Ein interessiertes Publikum erlebte die zwei Seiten eines der mächtigsten Männer im deutschen Musikgeschäft. Hier der Musikmanager Thomas Stein, der in den ersten beiden DSDS-Staffeln in der Jury saß, und dort der private, der kurz hintereinander die beiden wichtigsten Frauen in seinem Leben durch Krebserkrankung verlor.
Einem Countdown gleich, präsentierte er seine Biografie „Gesagt, getan“. Verglich seine Fernsehauftritte mit einem Schwimmwettkampf, wo dann nur noch der Erfolg zählt. Beschrieb die hektische Betriebsamkeit beim Sender vor seinen Auftritten. Dann griff Margarete Demmnig vom Kulturklub ins Geschehen ein, und es folgte ein Gespräch zwischen den beiden.
Mit angenehm sonorer Stimme stand Thomas Stein Rede und Antwort. Er schilderte seine Karriere, die mehr oder weniger aus Zufällen bestand. Eigentlich sollte er einen Gemüseladen führen oder Ölkaufmann werden. Er wurde Verlagskaufmann. Etablierte die Buchladenkette Montanus, und das alles mit gerade einmal 21 Jahren.
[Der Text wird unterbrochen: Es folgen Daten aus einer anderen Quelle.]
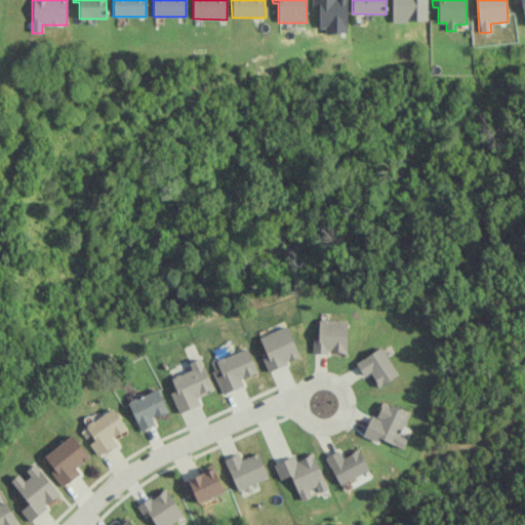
[(313,338),(318,338),(319,320),(320,320),(321,318),(325,318),(327,320),(347,320),(346,353),(335,353),(335,352),(327,352),(327,354),(313,353),(313,338)]
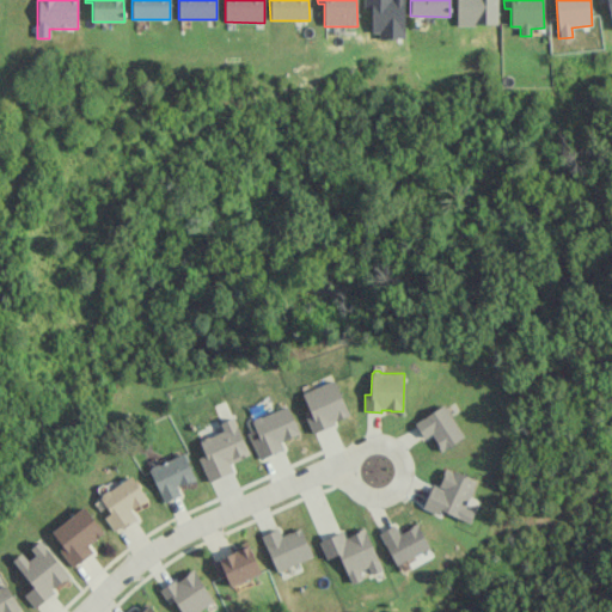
[(303,393),(334,379),(349,414),(334,421),(334,423),(312,434),(305,417),(312,415),(303,393)]
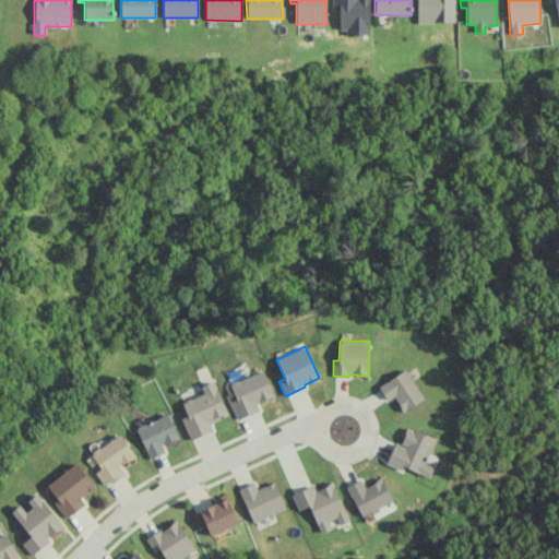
[(378,387),(404,369),(405,371),(407,371),(411,376),(409,377),(424,397),(402,412),(397,404),(397,403),(394,397),(395,396),(394,395),(387,400),(378,387)]
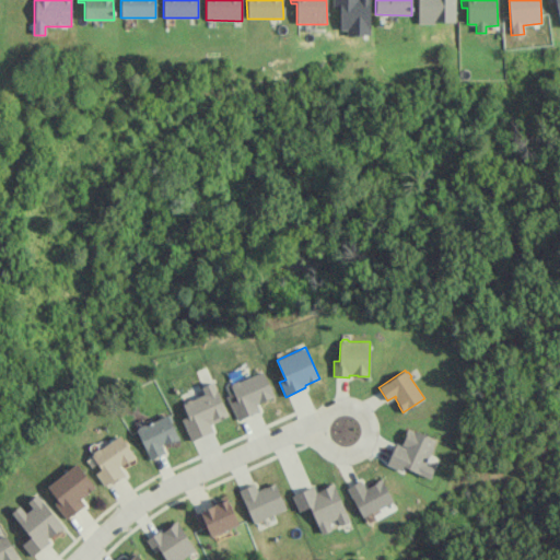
[(230,385),(232,385),(232,383),(237,381),(238,381),(263,371),(273,396),(256,404),(259,410),(237,420),(230,403),(236,399),(230,385)]
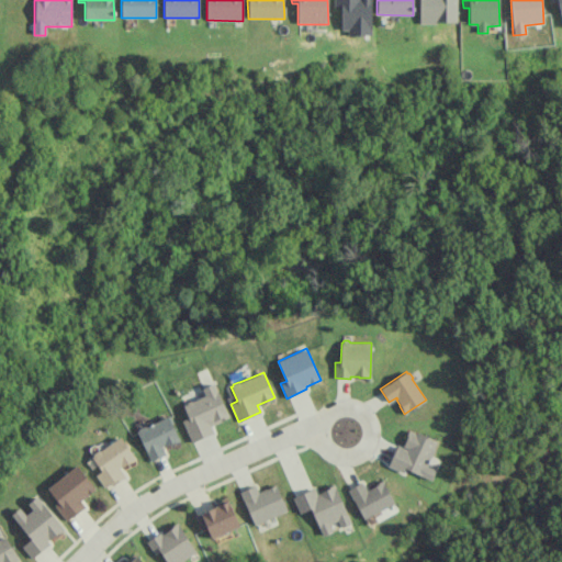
[(181,420),(188,417),(183,405),(187,404),(187,402),(190,401),(192,402),(205,395),(202,389),(214,383),(228,416),(221,419),(221,420),(210,425),(213,433),(191,442),(181,420)]
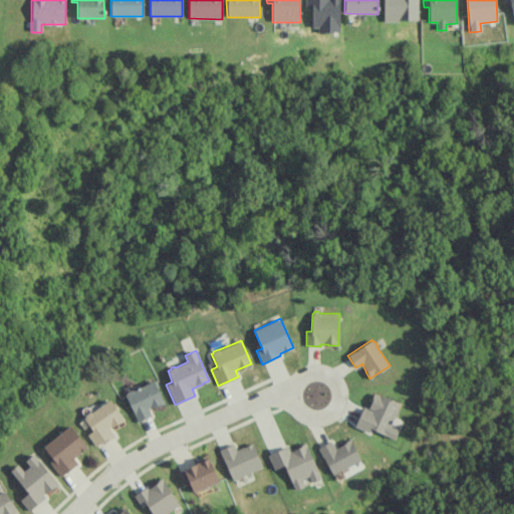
[(152,416),(149,410),(165,403),(155,380),(124,393),(138,422),(152,416)]
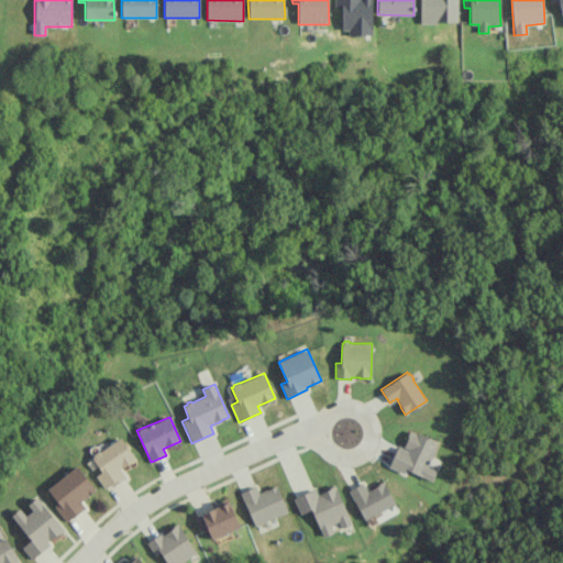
[(397,445),(407,450),(407,449),(404,446),(407,440),(406,439),(409,431),(418,434),(419,432),(438,441),(433,449),(434,450),(427,467),(435,471),(431,481),(406,468),(404,474),(387,466),(397,445)]
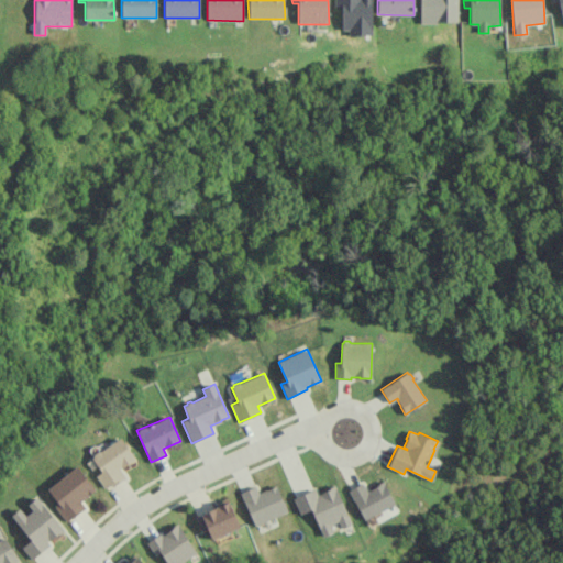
[(105,489),(125,477),(120,470),(135,460),(121,438),(91,455),(101,472),(96,475),(105,489)]
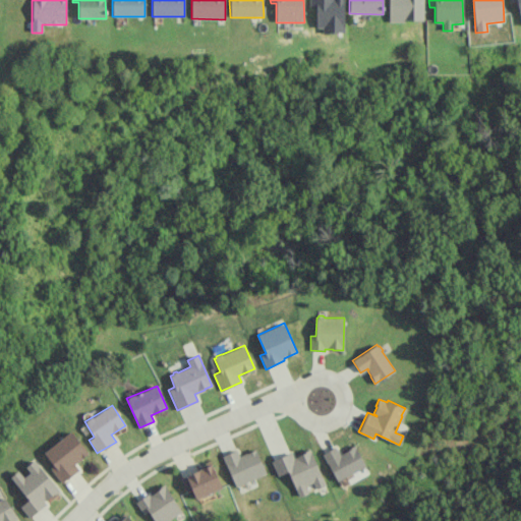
[(74,464),(89,453),(71,431),(44,453),(53,466),(50,468),(62,483),(79,469),(74,464)]
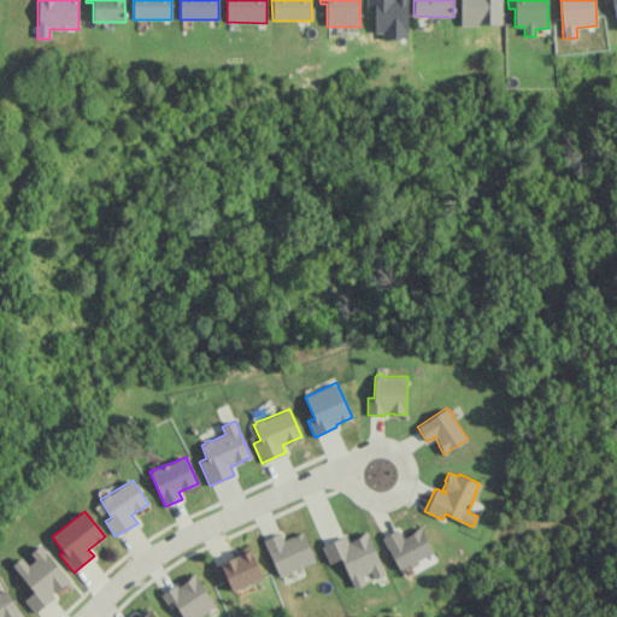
[(381,538),(397,529),(403,539),(404,539),(404,538),(411,534),(410,533),(419,527),(433,552),(399,570),(381,538)]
Der Einstieg ins Musikgeschäft begann mit seiner Arbeit für die Plattenfirma Teldec, später für Ariola, bei der er Künstler wie Gotthilf Fischer oder Ernst Mosch unter Vertrag nahm. Aber auch neuere Gruppen wie N'Sync oder die Backstreet Boys. Das war der Höhepunkt seiner Karriere. Stein ließ Begegnungen mit Stars Revue passieren. Gilbert O'Sullivan, der beim „Großen Preis“ sein Lied nicht singen wollte. Oder das zufällige Treffen mit dem Ehemann von Piazador, einer Rockröhre der 70er Jahre. Whitney Houston, die unbedingt rote Lederhosen haben wollte. Thomas Stein besorgte sie ihr. Die Begegnung mit Gustav Kuhn, seinerzeit Mitglied der Robert-Stolz-Gesellschaft, verschaffte ihm einen Einblick in die Welt der Oper. Kuhn schrieb naserümpfend, dass Stein nur deutsche Schlager unters Volk bringe. Stein konterte, er verkaufe mit seinen Schlagern mehr Platten als Kuhn mit seinem klassischen Genre. Beim Prozess gegen Peter Maffay bekam Stein die Härte des Musikgeschäfts zu spüren. Doch hinterher besiegelten Stein und Maffay ihre Freundschaft mit einer Flasche Jack Daniels. Thomas Stein leistete sich auch verrückte Experimente wie die Plattenaufnahme eines nepalesischen Mönchsgesangs. Die Platte wurde ein Flop. Stein fand sie trotzdem interessant. Sein Engagement bei DSDS gab er auf, weil ihm die Pflege seiner beiden Frauen wichtiger war. Wie schafft man es, diese aus den allgemeinen Medien herauszuhalten? Indem man Journalisten sucht und findet, die dem Privatleben von öffentlichen Personen Respekt erweisen. Stein schilderte auch den Zwiespalt, kurz nach dem Tod seiner ersten Frau eine Silvestershow fürs Fernsehen zu produzieren. Sein Resumee: Nach verflossenen Begegnungen und Arbeiten immer wieder nach vorn sehen und Professionalität zeigen. Das Publikum bedankte sich mit viel Beifall für Thomas Steins offenes und ehrliches Auftreten.